The third study, yes, shows that HDL lowered, but LDL, the truly bad cholesterol remain unchanged.

So, with all of these studies posted up on PM women, who have small amounts of estrogen in their systems, I would think that studies done on boys, some receieving exogenous testosterone, would be a little closer to the mark. The point is, you can't look at these studies with 98% suppression and then think that it in any way relates to you. In the first group, I believe it was closer to 60% suppression WITHOUT any extra testosterone, whereas with letrozole when testosterone was added, E2 levels remained unchanged.

After looking at the info again, maybe it would be more accurate to say that suppressing estrogen while the body is experiencing supraphysiological levels of androgens is dangerous to your lipid profile?

Posted by: ready2explode

After looking at the info again, maybe it would be more accurate to say that suppressing estrogen while the body is experiencing supraphysiological levels of androgens is dangerous to your lipid profile?

You mean "ISN'T experiencing supraphysiological amounts of test "correct?

The studies that show little if any change in plasma lipid profiles with aromatase inhibition may be very deceptive. There is an emerging view that the local aromatization of T to E2 within the coronary vessel walls is what is cardioprotective, not circulating E2.

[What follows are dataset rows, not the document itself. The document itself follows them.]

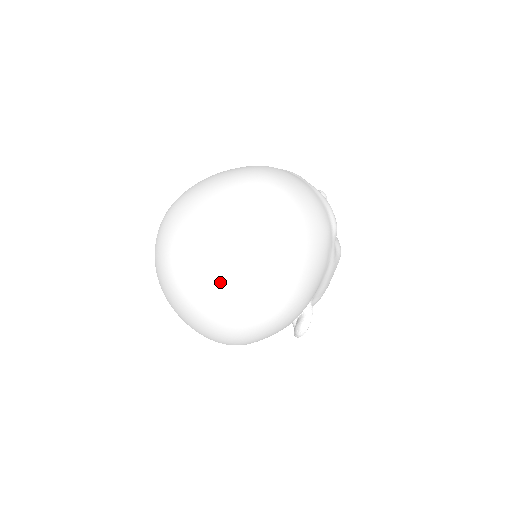
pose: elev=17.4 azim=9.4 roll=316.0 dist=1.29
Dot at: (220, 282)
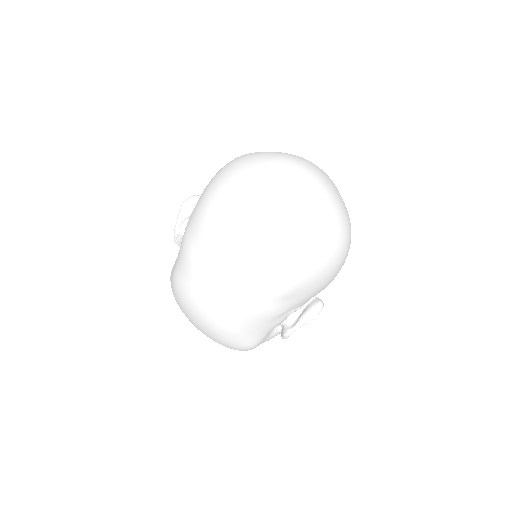
Dot at: (330, 190)
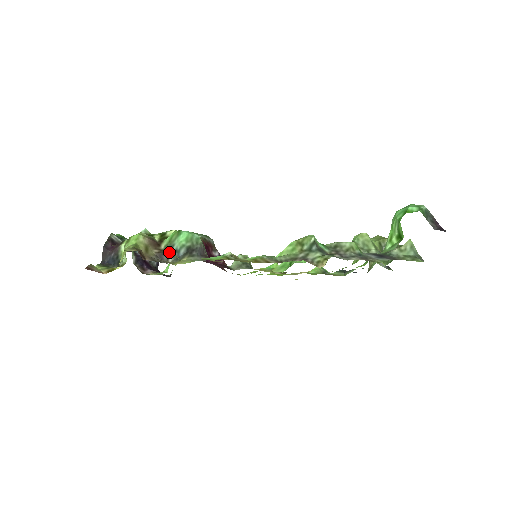
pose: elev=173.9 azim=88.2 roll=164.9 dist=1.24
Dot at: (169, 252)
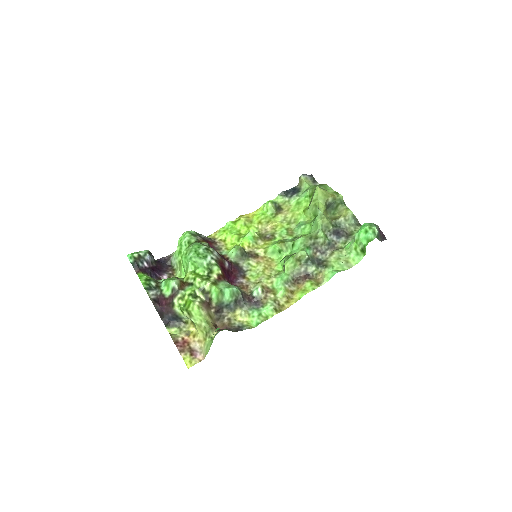
Dot at: (222, 307)
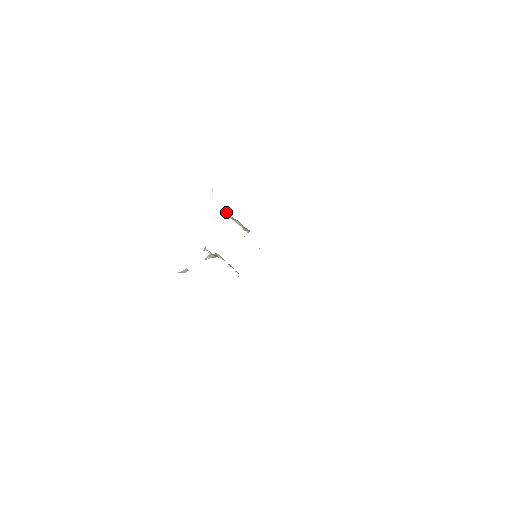
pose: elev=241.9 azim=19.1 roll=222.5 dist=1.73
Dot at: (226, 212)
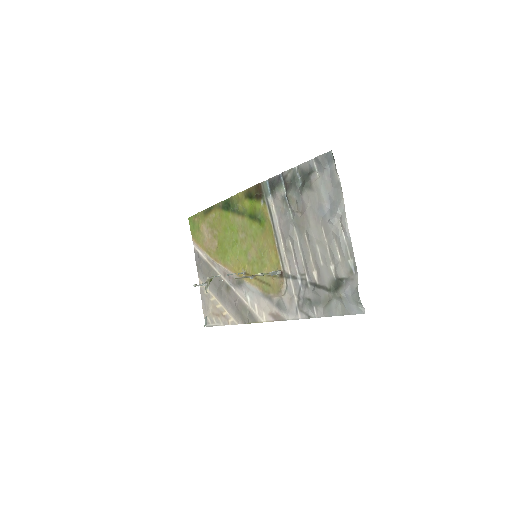
Dot at: occluded
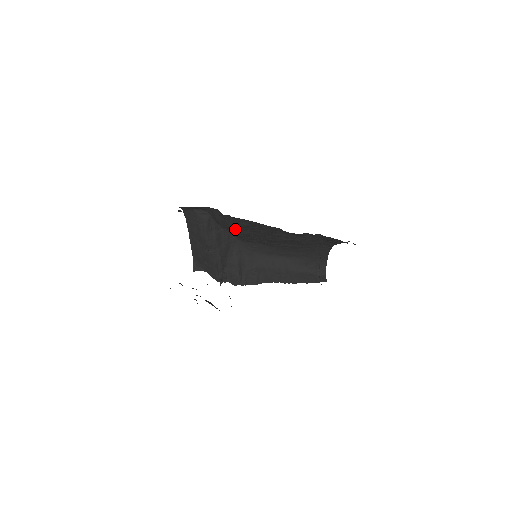
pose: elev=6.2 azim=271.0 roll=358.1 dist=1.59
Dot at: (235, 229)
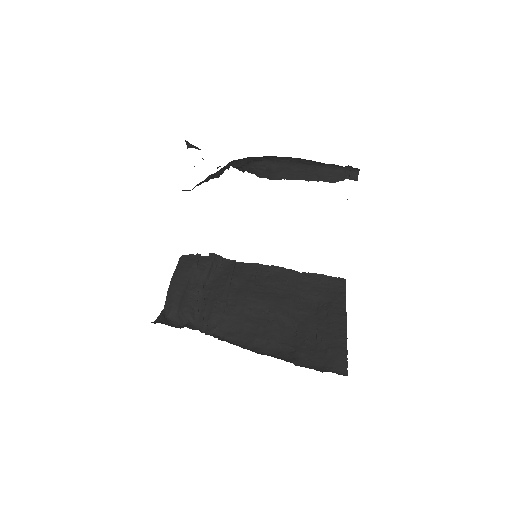
Dot at: occluded
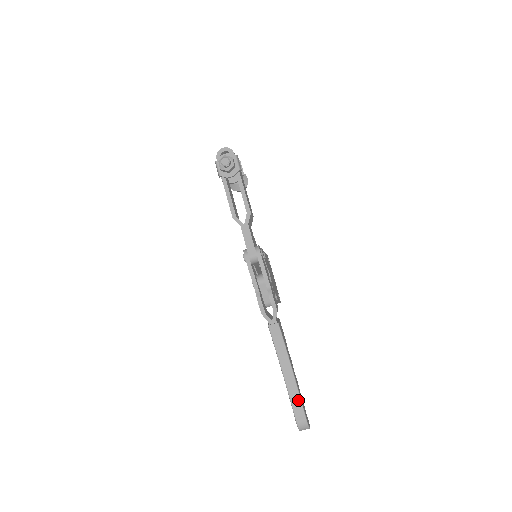
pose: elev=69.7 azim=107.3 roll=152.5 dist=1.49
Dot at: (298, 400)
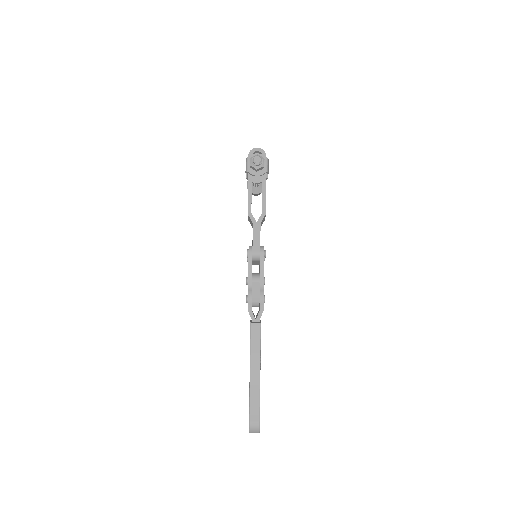
Dot at: (257, 402)
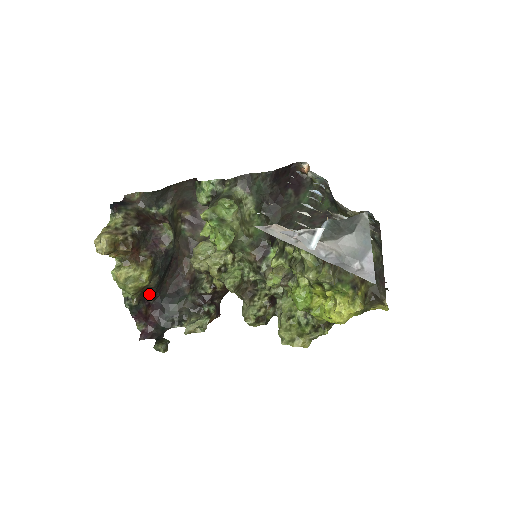
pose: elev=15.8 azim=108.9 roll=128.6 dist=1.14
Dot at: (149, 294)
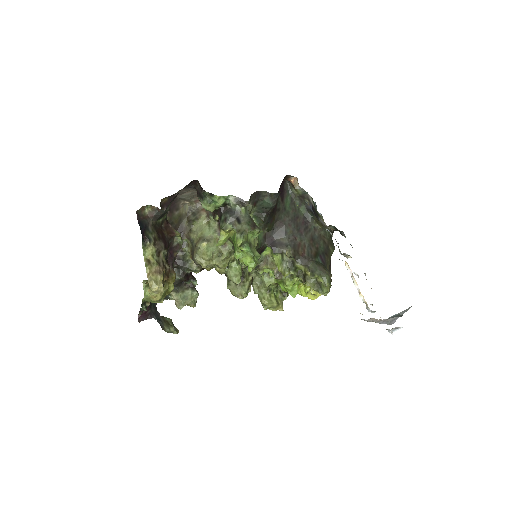
Dot at: occluded
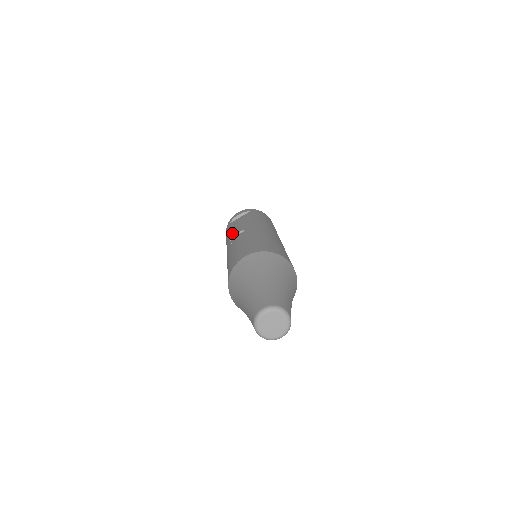
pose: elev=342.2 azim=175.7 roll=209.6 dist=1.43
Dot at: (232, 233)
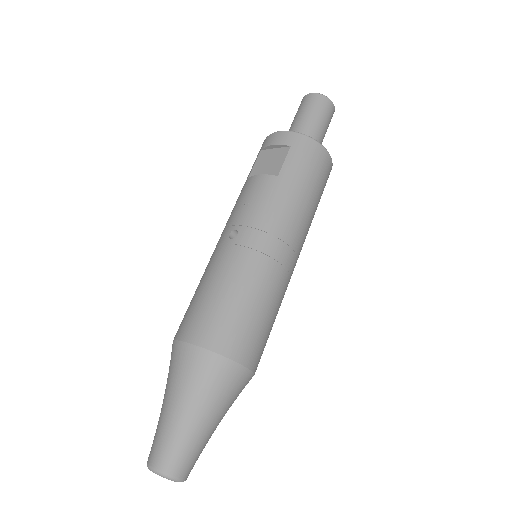
Dot at: (234, 210)
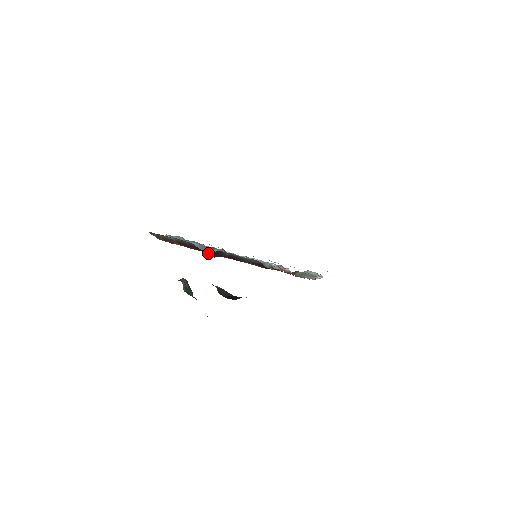
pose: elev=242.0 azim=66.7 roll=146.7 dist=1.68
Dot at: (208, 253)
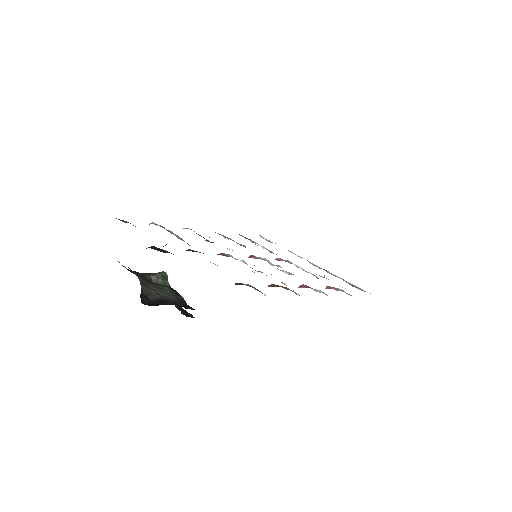
Dot at: occluded
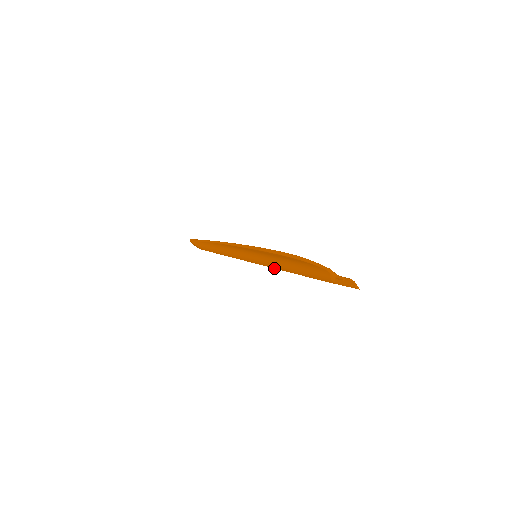
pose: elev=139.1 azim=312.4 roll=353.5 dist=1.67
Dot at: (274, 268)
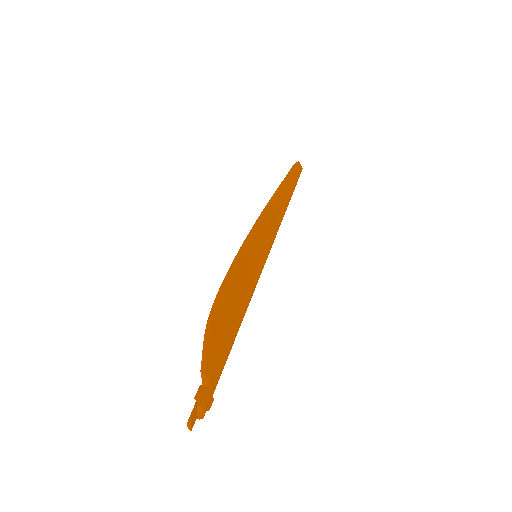
Dot at: occluded
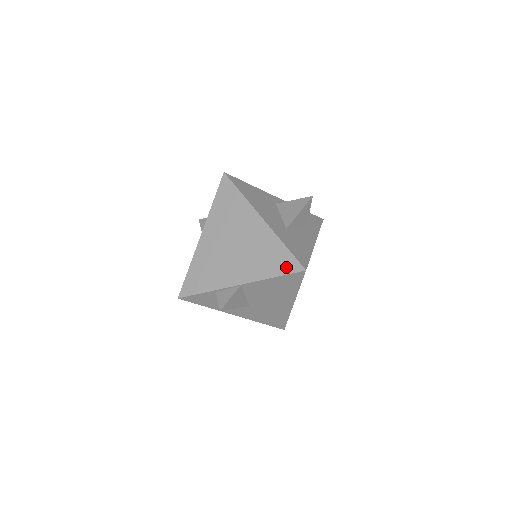
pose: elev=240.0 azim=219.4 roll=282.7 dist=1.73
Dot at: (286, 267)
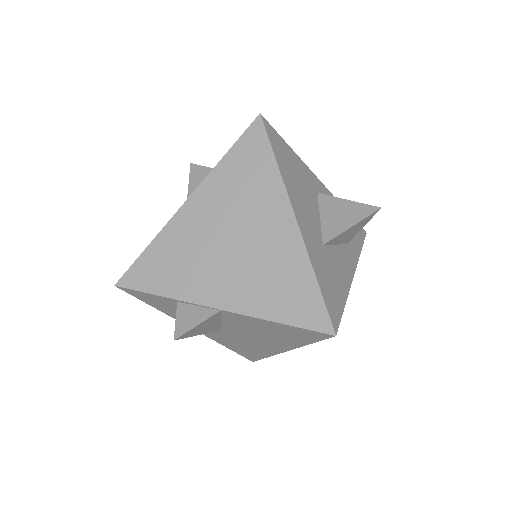
Dot at: (305, 316)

Note that in the 2nd study below the testes intact/anastrazole administered mice had no significant difference in plasma lipids as compared to controls, but had accelerated plaque development.

This goes to my point that circulating lipids are not a reliable maker of plaque development when using aromatase inhibitors.

Posted by: Nandi

The studies that show little if any change in plasma lipid profiles with aromatase inhibition may be very deceptive. There is an emerging view that the local aromatization of T to E2 within the coronary vessel walls is what is cardioprotective, not circulating E2.

Note that in the 2nd study below the testes intact/anastrazole administered mice had no significant difference in plasma lipids as compared to controls, but had accelerated plaque development.

This goes to my point that circulating lipids are not a reliable maker of plaque development when using aromatase inhibitors.

So what do you recommend while on cycle with high estrogenic side effectsi?

Also, would you recommend taking an AI even if high E symptons dont arise (high BP, gyno, etc), as a precautionary (health) measure? Or would it be more *healthy* to leave it off?

also, how would you add nolva in there, if at all?

thanks, governor

My response was to the original post where the question was raised about any possible health risks with staying on an AI for months, or even permanently. I would say yes, definitely, there are risks.

For the typical several week cycle, if you are worried about gyno or estrogen related water retention contributing to high blood pressure, then it's doubtful AI would pose any serious health risks.

So, Nandi, in your opinion, would 16 week cycles be too much?

TTT I was looking for these studies posted by Nandi.